Tuesday, August 03, 2004 by Mike Adams, the Health Ranger Editor of NaturalNews.com (See all articles...) Tags: prions, mad cow disease, public health |
Now, the really strange thing about prions is that they are contagious. If a human being eats a piece of beef that is contaminated with spinal cord tissue or brain tissue from a cow suffering from mad cow disease, those consumed prions can begin to cause a cascading collapse of their brain tissue. This is a cross-species problem that is highly infectious, and it is resistant to the traditional efforts used to defend against infectious diseases. For example, you might think that cooking a piece of beef contaminated with mad cow disease would destroy the prions, but in fact, since prions are not living microorganisms or viruses, cooking does absolutely nothing to destroy them. You can cook a prion all you want, but it's still a folded protein, and when you eat it, you may still get mad cow disease. So cooking isn't the answer to stopping the spread of this disease.
Prions have baffled researchers for years, and there is new evidence that prions can also be spread through blood transfusions. What scientists don't understand is how prions can be so contagious when there's nothing living in there. How can they survive cooking and radiation and all these other treatments that would normally destroy infectious agents, and yet still manage to infect hosts regardless of their species? It's a baffling issue. Now, with the researchers in California who have created artificial prions, we have the first potential for new research on prions that can be conducted in a laboratory. Scientists can look at these prions in a sterile environment and determine more accurately how they operate and how they cause such a rapid cascading effect in the nervous system of biological hosts.
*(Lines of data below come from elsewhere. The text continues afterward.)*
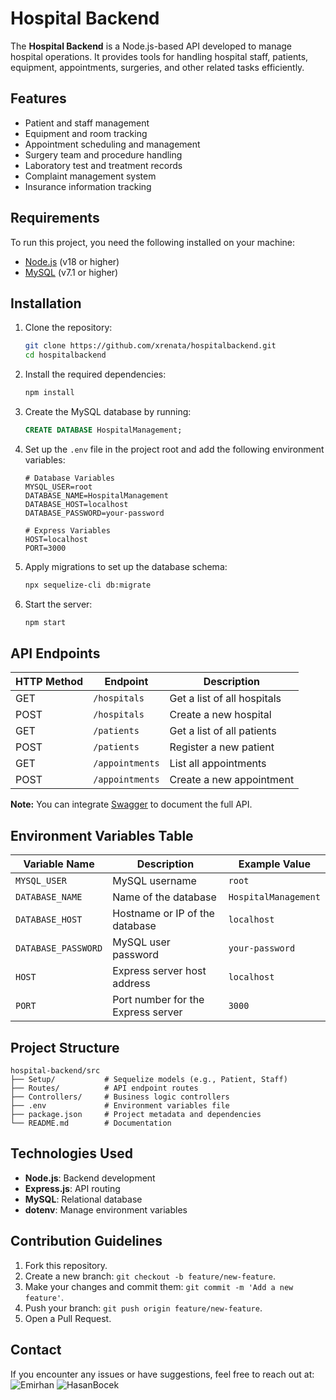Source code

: # Hospital Backend

The **Hospital Backend** is a Node.js-based API developed to manage hospital operations. It provides tools for handling hospital staff, patients, equipment, appointments, surgeries, and other related tasks efficiently.

## Features

- Patient and staff management
- Equipment and room tracking
- Appointment scheduling and management
- Surgery team and procedure handling
- Laboratory test and treatment records
- Complaint management system
- Insurance information tracking

## Requirements

To run this project, you need the following installed on your machine:

- [Node.js](https://nodejs.org/) (v18 or higher)
- [MySQL](https://www.mysql.com/) (v7.1 or higher)

## Installation

1. Clone the repository:

   ```bash
   git clone https://github.com/xrenata/hospitalbackend.git
   cd hospitalbackend
   ```

2. Install the required dependencies:

   ```bash
   npm install
   ```

3. Create the MySQL database by running:

   ```sql
   CREATE DATABASE HospitalManagement;
   ```

4. Set up the `.env` file in the project root and add the following environment variables:

   ```plaintext
   # Database Variables
   MYSQL_USER=root
   DATABASE_NAME=HospitalManagement
   DATABASE_HOST=localhost
   DATABASE_PASSWORD=your-password

   # Express Variables
   HOST=localhost
   PORT=3000
   ```

5. Apply migrations to set up the database schema:

   ```bash
   npx sequelize-cli db:migrate
   ```

6. Start the server:

   ```bash
   npm start
   ```

## API Endpoints

| HTTP Method | Endpoint               | Description                                |
|-------------|------------------------|--------------------------------------------|
| GET         | `/hospitals`           | Get a list of all hospitals               |
| POST        | `/hospitals`           | Create a new hospital                     |
| GET         | `/patients`            | Get a list of all patients                |
| POST        | `/patients`            | Register a new patient                    |
| GET         | `/appointments`        | List all appointments                     |
| POST        | `/appointments`        | Create a new appointment                  |

**Note:** You can integrate [Swagger](https://swagger.io/) to document the full API.

## Environment Variables Table

| Variable Name     | Description                         | Example Value        |
|-------------------|-------------------------------------|----------------------|
| `MYSQL_USER`      | MySQL username                     | `root`               |
| `DATABASE_NAME`   | Name of the database               | `HospitalManagement` |
| `DATABASE_HOST`   | Hostname or IP of the database      | `localhost`          |
| `DATABASE_PASSWORD` | MySQL user password              | `your-password`      |
| `HOST`            | Express server host address         | `localhost`          |
| `PORT`            | Port number for the Express server  | `3000`               |

## Project Structure

```plaintext
hospital-backend/src
├── Setup/           # Sequelize models (e.g., Patient, Staff)
├── Routes/          # API endpoint routes
├── Controllers/     # Business logic controllers
├── .env             # Environment variables file
├── package.json     # Project metadata and dependencies
└── README.md        # Documentation
```

## Technologies Used

- **Node.js**: Backend development
- **Express.js**: API routing
- **MySQL**: Relational database
- **dotenv**: Manage environment variables

## Contribution Guidelines

1. Fork this repository.
2. Create a new branch: `git checkout -b feature/new-feature`.
3. Make your changes and commit them: `git commit -m 'Add a new feature'`.
4. Push your branch: `git push origin feature/new-feature`.
5. Open a Pull Request.

## Contact

If you encounter any issues or have suggestions, feel free to reach out at: ![Emirhan](https://lantern.rest/api/v1/users/937316083533230110?svg=1) ![HasanBocek](https://lantern.rest/api/v1/users/903614114662858814?svg=1) 

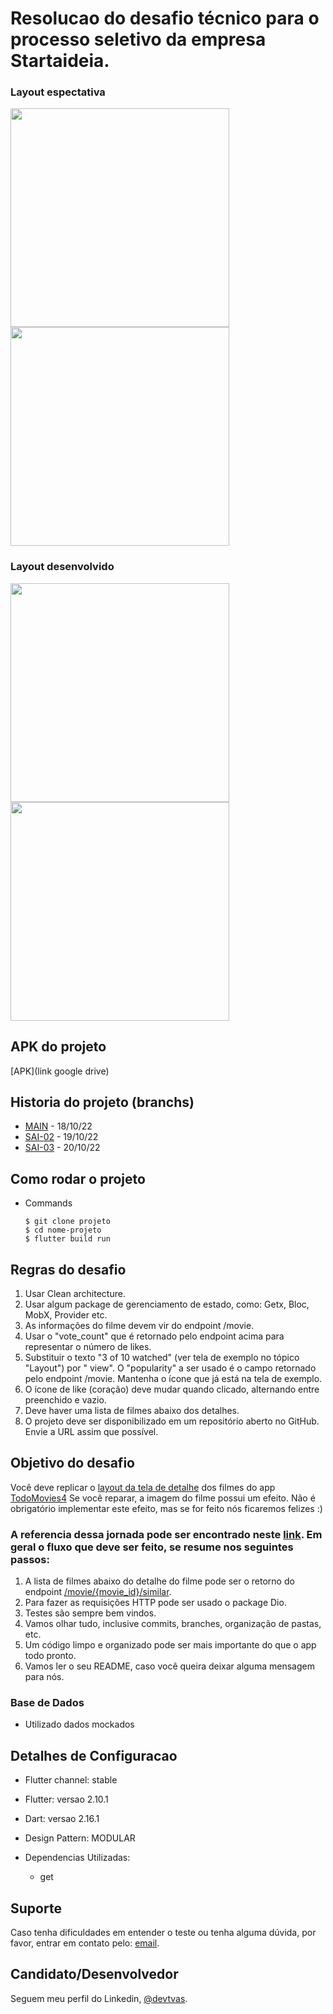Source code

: <h1>Resolucao do desafio técnico para o processo seletivo da empresa Startaideia.</h1>


### Layout espectativa

<img src="https://is4-ssl.mzstatic.com/image/thumb/Purple114/v4/97/0e/e2/970ee217-13cf-1674-b016-461aca657663/pr_source.png/460x0w.png" height="350em" /> 
<img src="assets/prints/tela-details.png" height="350em" /> 

### Layout desenvolvido

<img src="https://is4-ssl.mzstatic.com/image/thumb/Purple114/v4/97/0e/e2/970ee217-13cf-1674-b016-461aca657663/pr_source.png/460x0w.png" height="350em" /> 
<img src="assets/prints/tela-details.png" height="350em" /> 


<h2>APK do projeto</h2>

[APK](link google drive)

## Historia do projeto (branchs)

- [MAIN](https://github.com/devtvas/-flutter_challenge_startaideia/tree/main) - 18/10/22 
- [SAI-02]() - 19/10/22 
- [SAI-03]() - 20/10/22 


<h2>Como rodar o projeto</h2>

  + Commands

    ```
    $ git clone projeto
    $ cd nome-projeto
    $ flutter build run
    ```
    
<h2>Regras do desafio</h2>

1. Usar Clean architecture.
2. Usar algum package de gerenciamento de estado, como: Getx, Bloc, MobX, Provider etc.
3. As informações do filme devem vir do endpoint /movie.
4. Usar o "vote_count" que é retornado pelo endpoint acima para representar o número de likes.
5. Substituir o texto "3 of 10 watched" (ver tela de exemplo no tópico "Layout") por "<popularity>
view". O "popularity" a ser usado é o campo retornado pelo endpoint /movie. Mantenha o ícone
que já está na tela de exemplo.
6. O ícone de like (coração) deve mudar quando clicado, alternando entre preenchido e vazio.
7. Deve haver uma lista de filmes abaixo dos detalhes.
8. O projeto deve ser disponibilizado em um repositório aberto no GitHub. Envie a URL assim que
possível.


<h2>Objetivo do desafio</h2>

Você deve replicar o [layout da tela de detalhe](https://apps.apple.com/br/app/todomovies-4/id792499896) dos filmes do app [TodoMovies4](https://apps.apple.com/br/app/todomovies-4/id792499896)
Se você reparar, a imagem do filme possui um efeito. Não é obrigatório implementar este efeito, mas se for feito
nós ficaremos felizes :)

### A referencia dessa jornada pode ser encontrado neste [link](https://apps.apple.com/br/app/todomovies-4/id792499896). Em geral o fluxo que deve ser feito, se resume nos seguintes passos:
1. A lista de filmes abaixo do detalhe do filme pode ser o retorno do endpoint
[/movie/{movie_id}/similar](https://developers.themoviedb.org/3/movies/get-similar-movies).
2. Para fazer as requisições HTTP pode ser usado o package Dio.
3. Testes são sempre bem vindos.
4. Vamos olhar tudo, inclusive commits, branches, organização de pastas, etc.
5. Um código limpo e organizado pode ser mais importante do que o app todo pronto.
6. Vamos ler o seu README, caso você queira deixar alguma mensagem para nós.



###  Base de Dados
 
* Utilizado dados mockados

<h2>Detalhes de Configuracao</h2>
  
  + Flutter channel: stable 
  + Flutter: versao 2.10.1
  + Dart: versao 2.16.1
  + Design Pattern: MODULAR
  + Dependencias Utilizadas:  
    
    - get
   


## Suporte
Caso tenha dificuldades em entender o teste ou tenha alguma dúvida, por favor, entrar em contato pelo: [email](diogenes.silva@startaideia.com.br).

## Candidato/Desenvolvedor

Seguem meu perfil do Linkedin, [@devtvas](https://www.linkedin.com/in/devtvas/).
This research, of course, could shed new light on strategies for preventing the spread of prions and also for detecting prions, especially in cattle and other animals used for food. The bottom line on this research is that it probably makes the beef industry quite nervous to have anybody actually taking a closer look at prions in the first place. The USDA has attempted to quiet any discussion of prions and pretend that there are no prions in U.S. cattle whatsoever. The U.S. beef supply is perfectly free of mad cow disease, according to the USDA, and yet, people familiar with the industry are saying that mad cow disease is rampant in U.S. herds and that there are prions in beef products on the grocery store shelves right now.
Hopefully with this new independent research on prions, we can get closer to the truth on this subject and help protect the public from the risk of mad cow disease.